### TEXT EXCERPT
---+---
|European Case Law Identifier:||ECLI:EP:BA:1994:T007593.19940117|
|Date of decision:||17 January 1994|
|Case number:||T 0075/93|
|IPC class:||H01H 37/54|
|Language of proceedings:||EN|
|Download and more information:||
|Title of application:||Thermostat|
|Applicant name:||Fuji Xerox Co., Ltd.|
|Relevant legal provisions:||
|Keywords:||Inventive step (yes) - after amendment
Reimbursement of appeal fee
Substantial procedural violation (no)
Summary of Facts and Submissions
I. The Appellant contests the decision of the Examining Division refusing Appellant's European patent application No. 87 107 593.3.
II. The reason given for the refusal was that the subject- matter of Claim 1 then on file did not involve an inventive step, having regard to documents:
D2: US-A-2 954 447,
D4: US-A-3 227 845.
and general knowledge.
The decision under appeal referred also to
D1: US-A-3 014 105 and
D3: US-A-4 079 348.
III. In response to objections of the Board, the Appellant filed two new claims (received 18 October 1993) which replaced the claims filed with the grounds of appeal (main and auxiliary requests) and amendments to the description and drawings.
IV. When a uniform spelling of "disk" is used, independent Claim 1 is now worded as follows:
"A thermostat (1), comprising
- a generally circular supporting frame (10),
- a cap (40) fixed directly to the frame (10),
- a bimetallic disk (20) being movable between two stable positions in response to changes in temperature of the bimetallic disk (20),
- heat conductive spacer means (30) being provided between the frame (10) and the bimetallic disk (20),
- a pin (24) slidably mounted in the spacer means (30) for movement in response to movement of the bimetallic disk (20) between the two stable positions,
- electrical contact means (16, 18) including at least one movable contact (18) responsive to the slidable movement of the pin (24) for opening and closing the contact means (16, 18), characterized in
- that the spacer means (30) include a plurality of projections (36) for separating the spacer means (30) from direct contact with the bimetallic disk (20),
- and that the cap (40) has a plurality of claws (44) with insulating means (48) thereon for securing the bimetallic disk (20) on the projections (36)."
---+---
### EXTRACTED DATA
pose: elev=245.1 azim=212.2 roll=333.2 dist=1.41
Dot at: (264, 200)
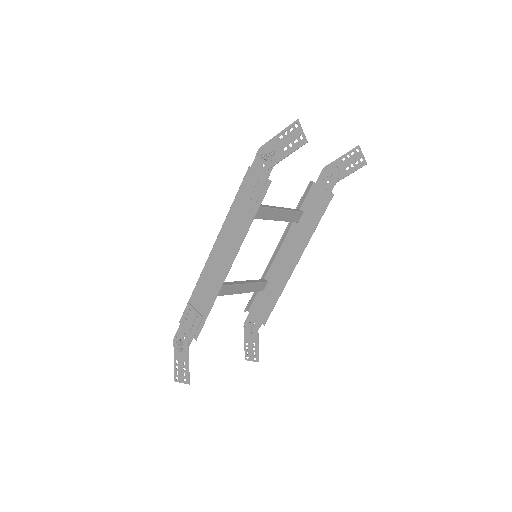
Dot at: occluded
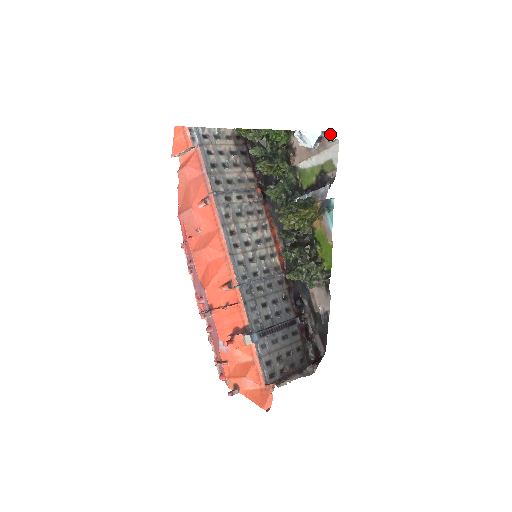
---+---
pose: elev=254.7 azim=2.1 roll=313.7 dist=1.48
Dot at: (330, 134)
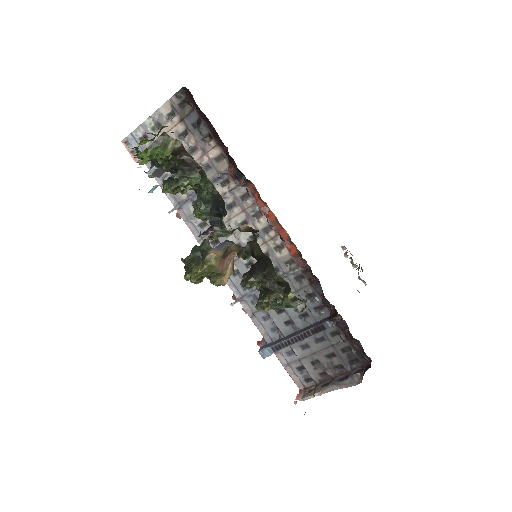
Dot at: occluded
---+---
### GOAL 1
According to the case summary, on what date were the Appellant's two new claims received?
### GOAL 2
Please return the stretch of the case summary from "Summary of Facts" through "US-A-3 227 845.".

### COMPLETE OUTPUT 1
18 October 1993

### COMPLETE OUTPUT 2
Summary of Facts and Submissions
I. The Appellant contests the decision of the Examining Division refusing Appellant's European patent application No. 87 107 593.3.
II. The reason given for the refusal was that the subject- matter of Claim 1 then on file did not involve an inventive step, having regard to documents:
D2: US-A-2 954 447,
D4: US-A-3 227 845.